→ What you are asked to do
Go to the line in the entries below that holds "Lines lacking a" and repeat exactly from there through the line that holds "blue and white flag at (x1=15, y1=89, x2=24, y2=121)", inclusive.

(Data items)
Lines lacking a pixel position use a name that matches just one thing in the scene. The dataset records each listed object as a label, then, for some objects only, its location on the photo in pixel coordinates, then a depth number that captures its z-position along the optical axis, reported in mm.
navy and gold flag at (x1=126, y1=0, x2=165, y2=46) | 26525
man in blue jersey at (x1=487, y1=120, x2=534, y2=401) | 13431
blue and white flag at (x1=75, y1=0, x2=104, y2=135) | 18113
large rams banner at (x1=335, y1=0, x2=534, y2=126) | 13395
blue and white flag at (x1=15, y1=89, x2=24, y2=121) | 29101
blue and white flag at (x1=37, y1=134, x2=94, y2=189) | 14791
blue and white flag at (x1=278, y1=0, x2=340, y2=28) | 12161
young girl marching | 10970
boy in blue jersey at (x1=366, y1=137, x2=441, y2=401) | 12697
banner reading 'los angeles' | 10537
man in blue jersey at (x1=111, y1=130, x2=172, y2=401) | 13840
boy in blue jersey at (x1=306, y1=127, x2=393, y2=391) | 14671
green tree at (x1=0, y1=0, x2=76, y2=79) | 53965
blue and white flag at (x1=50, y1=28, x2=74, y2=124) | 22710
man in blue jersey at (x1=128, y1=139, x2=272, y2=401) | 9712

* * *

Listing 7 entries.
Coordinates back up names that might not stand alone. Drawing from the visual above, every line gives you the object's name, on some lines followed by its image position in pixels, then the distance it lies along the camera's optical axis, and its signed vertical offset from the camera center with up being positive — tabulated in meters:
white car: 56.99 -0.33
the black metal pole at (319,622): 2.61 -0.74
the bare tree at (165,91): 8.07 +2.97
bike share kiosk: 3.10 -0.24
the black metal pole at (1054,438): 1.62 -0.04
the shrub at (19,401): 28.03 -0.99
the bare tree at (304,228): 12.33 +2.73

==

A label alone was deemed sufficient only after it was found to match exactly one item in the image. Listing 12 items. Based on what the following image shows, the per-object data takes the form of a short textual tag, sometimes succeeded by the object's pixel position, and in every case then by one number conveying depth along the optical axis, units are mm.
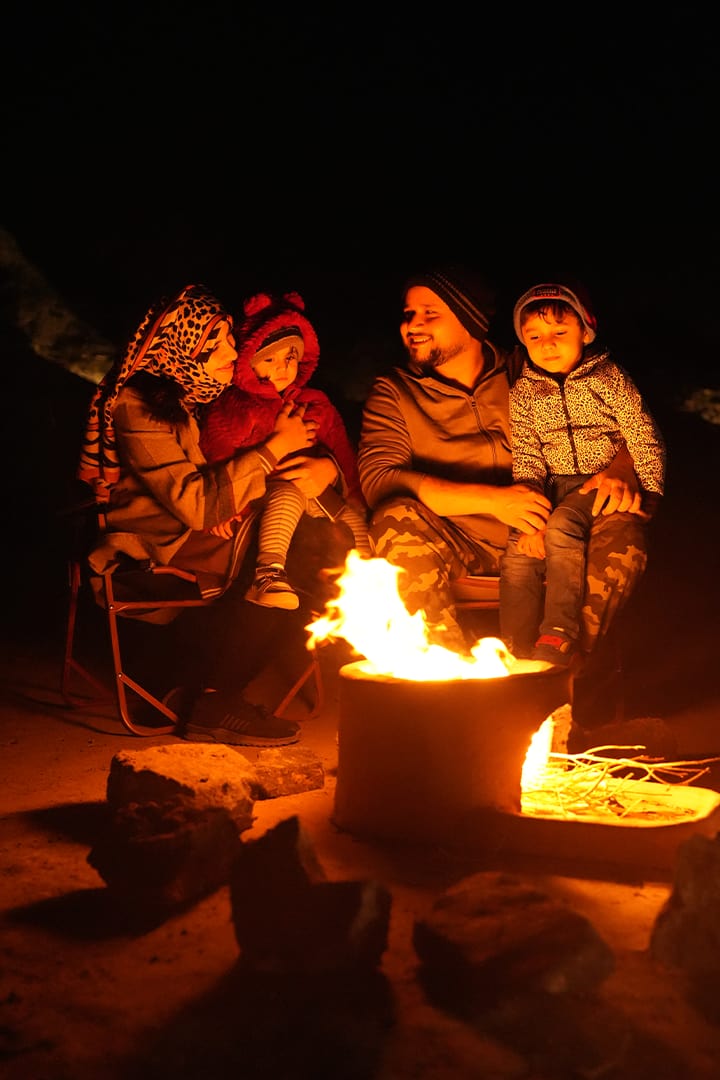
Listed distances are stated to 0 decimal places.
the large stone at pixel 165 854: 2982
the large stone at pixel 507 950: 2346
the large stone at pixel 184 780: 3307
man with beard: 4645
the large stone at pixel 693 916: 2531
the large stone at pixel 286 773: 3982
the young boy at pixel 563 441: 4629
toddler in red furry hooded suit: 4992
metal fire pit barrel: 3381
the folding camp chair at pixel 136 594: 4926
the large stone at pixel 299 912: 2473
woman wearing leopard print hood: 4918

→ Response to the task
Lines lacking a pixel position use a name that matches just one thing in the scene. The dataset records each listed object as a label, then, for some objects only, its location on the photo in pixel coordinates, then a depth number that captures its z-position along the optical axis, reported in mm.
navy and gold flag at (x1=126, y1=0, x2=165, y2=46) | 26525
man in blue jersey at (x1=487, y1=120, x2=534, y2=401) | 13431
blue and white flag at (x1=75, y1=0, x2=104, y2=135) | 18113
large rams banner at (x1=335, y1=0, x2=534, y2=126) | 13395
blue and white flag at (x1=15, y1=89, x2=24, y2=121) | 29101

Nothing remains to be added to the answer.